Set problem: Reproduce every one of the following rows word for word, without changing a single character.

Extracted data:
Start
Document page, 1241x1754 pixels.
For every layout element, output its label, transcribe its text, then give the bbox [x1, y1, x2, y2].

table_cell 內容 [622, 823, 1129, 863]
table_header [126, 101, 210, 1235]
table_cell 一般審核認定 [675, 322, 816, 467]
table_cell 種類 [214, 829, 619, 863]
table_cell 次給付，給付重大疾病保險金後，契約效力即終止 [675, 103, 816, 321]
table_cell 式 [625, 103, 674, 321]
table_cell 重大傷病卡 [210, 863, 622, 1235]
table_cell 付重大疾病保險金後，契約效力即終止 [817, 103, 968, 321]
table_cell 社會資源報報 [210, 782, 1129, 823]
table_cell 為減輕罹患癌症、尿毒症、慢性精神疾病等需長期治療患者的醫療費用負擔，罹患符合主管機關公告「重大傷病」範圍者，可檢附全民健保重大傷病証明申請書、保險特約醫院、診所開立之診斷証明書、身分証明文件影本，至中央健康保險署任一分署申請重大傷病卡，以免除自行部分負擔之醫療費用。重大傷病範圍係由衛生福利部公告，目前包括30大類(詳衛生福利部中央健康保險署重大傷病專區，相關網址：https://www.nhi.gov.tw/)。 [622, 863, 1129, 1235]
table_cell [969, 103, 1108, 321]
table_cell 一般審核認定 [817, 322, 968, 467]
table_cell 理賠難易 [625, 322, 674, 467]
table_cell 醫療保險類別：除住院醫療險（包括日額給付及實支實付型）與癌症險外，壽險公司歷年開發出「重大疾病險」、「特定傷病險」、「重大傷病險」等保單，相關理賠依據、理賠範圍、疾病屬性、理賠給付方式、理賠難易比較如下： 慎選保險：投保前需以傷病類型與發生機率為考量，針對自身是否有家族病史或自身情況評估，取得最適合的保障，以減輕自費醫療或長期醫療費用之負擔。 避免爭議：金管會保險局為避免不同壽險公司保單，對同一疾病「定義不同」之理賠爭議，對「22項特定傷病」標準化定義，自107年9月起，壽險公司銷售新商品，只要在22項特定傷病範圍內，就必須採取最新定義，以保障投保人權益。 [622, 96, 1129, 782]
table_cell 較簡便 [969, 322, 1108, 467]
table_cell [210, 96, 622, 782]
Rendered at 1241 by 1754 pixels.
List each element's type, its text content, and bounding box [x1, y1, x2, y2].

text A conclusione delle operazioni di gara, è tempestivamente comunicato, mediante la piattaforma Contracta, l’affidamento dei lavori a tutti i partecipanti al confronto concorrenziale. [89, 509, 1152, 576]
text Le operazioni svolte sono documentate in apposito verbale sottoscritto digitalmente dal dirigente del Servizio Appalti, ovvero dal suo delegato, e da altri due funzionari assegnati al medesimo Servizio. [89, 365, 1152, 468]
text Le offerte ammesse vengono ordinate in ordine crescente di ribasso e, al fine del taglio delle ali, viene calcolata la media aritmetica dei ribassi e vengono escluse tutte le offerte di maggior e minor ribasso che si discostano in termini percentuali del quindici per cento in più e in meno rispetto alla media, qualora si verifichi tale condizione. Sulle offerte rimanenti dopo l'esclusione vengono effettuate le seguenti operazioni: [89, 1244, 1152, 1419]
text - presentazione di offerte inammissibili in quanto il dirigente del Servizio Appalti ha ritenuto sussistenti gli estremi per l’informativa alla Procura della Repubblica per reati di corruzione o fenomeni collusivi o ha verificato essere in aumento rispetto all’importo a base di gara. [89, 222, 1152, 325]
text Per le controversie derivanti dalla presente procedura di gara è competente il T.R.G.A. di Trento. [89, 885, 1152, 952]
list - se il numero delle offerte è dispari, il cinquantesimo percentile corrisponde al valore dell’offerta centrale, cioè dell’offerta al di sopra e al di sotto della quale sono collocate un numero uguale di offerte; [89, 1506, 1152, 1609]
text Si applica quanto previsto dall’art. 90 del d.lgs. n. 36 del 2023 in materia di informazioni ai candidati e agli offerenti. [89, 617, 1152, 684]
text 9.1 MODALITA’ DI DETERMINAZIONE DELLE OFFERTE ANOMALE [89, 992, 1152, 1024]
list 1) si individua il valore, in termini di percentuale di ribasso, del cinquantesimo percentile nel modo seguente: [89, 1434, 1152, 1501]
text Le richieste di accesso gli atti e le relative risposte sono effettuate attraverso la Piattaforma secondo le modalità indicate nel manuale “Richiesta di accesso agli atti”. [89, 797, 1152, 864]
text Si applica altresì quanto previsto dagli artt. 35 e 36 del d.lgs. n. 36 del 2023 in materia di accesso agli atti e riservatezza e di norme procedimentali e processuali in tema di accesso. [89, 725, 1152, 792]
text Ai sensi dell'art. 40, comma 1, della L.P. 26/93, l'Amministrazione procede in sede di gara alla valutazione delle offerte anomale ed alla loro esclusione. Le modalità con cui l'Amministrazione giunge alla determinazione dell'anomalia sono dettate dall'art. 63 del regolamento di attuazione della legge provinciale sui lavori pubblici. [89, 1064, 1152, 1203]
End
Solution to this task:
Document page, 1241x1754 pixels.
For every layout element, output its label, transcribe its text, then give the bbox [x1, y1, x2, y2].

table_cell 內容 [622, 823, 1129, 863]
table_header [126, 101, 210, 1235]
table_cell 一般審核認定 [675, 322, 816, 467]
table_cell 種類 [214, 829, 619, 863]
table_cell 次給付，給付重大疾病保險金後，契約效力即終止 [675, 103, 816, 321]
table_cell 式 [625, 103, 674, 321]
table_cell 重大傷病卡 [210, 863, 622, 1235]
table_cell 付重大疾病保險金後，契約效力即終止 [817, 103, 968, 321]
table_cell 社會資源報報 [210, 782, 1129, 823]
table_cell 為減輕罹患癌症、尿毒症、慢性精神疾病等需長期治療患者的醫療費用負擔，罹患符合主管機關公告「重大傷病」範圍者，可檢附全民健保重大傷病証明申請書、保險特約醫院、診所開立之診斷証明書、身分証明文件影本，至中央健康保險署任一分署申請重大傷病卡，以免除自行部分負擔之醫療費用。重大傷病範圍係由衛生福利部公告，目前包括30大類(詳衛生福利部中央健康保險署重大傷病專區，相關網址：https://www.nhi.gov.tw/)。 [622, 863, 1129, 1235]
table_cell [969, 103, 1108, 321]
table_cell 一般審核認定 [817, 322, 968, 467]
table_cell 理賠難易 [625, 322, 674, 467]
table_cell 醫療保險類別：除住院醫療險（包括日額給付及實支實付型）與癌症險外，壽險公司歷年開發出「重大疾病險」、「特定傷病險」、「重大傷病險」等保單，相關理賠依據、理賠範圍、疾病屬性、理賠給付方式、理賠難易比較如下： 慎選保險：投保前需以傷病類型與發生機率為考量，針對自身是否有家族病史或自身情況評估，取得最適合的保障，以減輕自費醫療或長期醫療費用之負擔。 避免爭議：金管會保險局為避免不同壽險公司保單，對同一疾病「定義不同」之理賠爭議，對「22項特定傷病」標準化定義，自107年9月起，壽險公司銷售新商品，只要在22項特定傷病範圍內，就必須採取最新定義，以保障投保人權益。 [622, 96, 1129, 782]
table_cell 較簡便 [969, 322, 1108, 467]
table_cell [210, 96, 622, 782]
Rendered at 1241 by 1754 pixels.
List each element's type, its text content, and bounding box [x1, y1, x2, y2].

text A conclusione delle operazioni di gara, è tempestivamente comunicato, mediante la piattaforma Contracta, l’affidamento dei lavori a tutti i partecipanti al confronto concorrenziale. [89, 509, 1152, 576]
text Le operazioni svolte sono documentate in apposito verbale sottoscritto digitalmente dal dirigente del Servizio Appalti, ovvero dal suo delegato, e da altri due funzionari assegnati al medesimo Servizio. [89, 365, 1152, 468]
text Le offerte ammesse vengono ordinate in ordine crescente di ribasso e, al fine del taglio delle ali, viene calcolata la media aritmetica dei ribassi e vengono escluse tutte le offerte di maggior e minor ribasso che si discostano in termini percentuali del quindici per cento in più e in meno rispetto alla media, qualora si verifichi tale condizione. Sulle offerte rimanenti dopo l'esclusione vengono effettuate le seguenti operazioni: [89, 1244, 1152, 1419]
text - presentazione di offerte inammissibili in quanto il dirigente del Servizio Appalti ha ritenuto sussistenti gli estremi per l’informativa alla Procura della Repubblica per reati di corruzione o fenomeni collusivi o ha verificato essere in aumento rispetto all’importo a base di gara. [89, 222, 1152, 325]
text Per le controversie derivanti dalla presente procedura di gara è competente il T.R.G.A. di Trento. [89, 885, 1152, 952]
list - se il numero delle offerte è dispari, il cinquantesimo percentile corrisponde al valore dell’offerta centrale, cioè dell’offerta al di sopra e al di sotto della quale sono collocate un numero uguale di offerte; [89, 1506, 1152, 1609]
text Si applica quanto previsto dall’art. 90 del d.lgs. n. 36 del 2023 in materia di informazioni ai candidati e agli offerenti. [89, 617, 1152, 684]
text 9.1 MODALITA’ DI DETERMINAZIONE DELLE OFFERTE ANOMALE [89, 992, 1152, 1024]
list 1) si individua il valore, in termini di percentuale di ribasso, del cinquantesimo percentile nel modo seguente: [89, 1434, 1152, 1501]
text Le richieste di accesso gli atti e le relative risposte sono effettuate attraverso la Piattaforma secondo le modalità indicate nel manuale “Richiesta di accesso agli atti”. [89, 797, 1152, 864]
text Si applica altresì quanto previsto dagli artt. 35 e 36 del d.lgs. n. 36 del 2023 in materia di accesso agli atti e riservatezza e di norme procedimentali e processuali in tema di accesso. [89, 725, 1152, 792]
text Ai sensi dell'art. 40, comma 1, della L.P. 26/93, l'Amministrazione procede in sede di gara alla valutazione delle offerte anomale ed alla loro esclusione. Le modalità con cui l'Amministrazione giunge alla determinazione dell'anomalia sono dettate dall'art. 63 del regolamento di attuazione della legge provinciale sui lavori pubblici. [89, 1064, 1152, 1203]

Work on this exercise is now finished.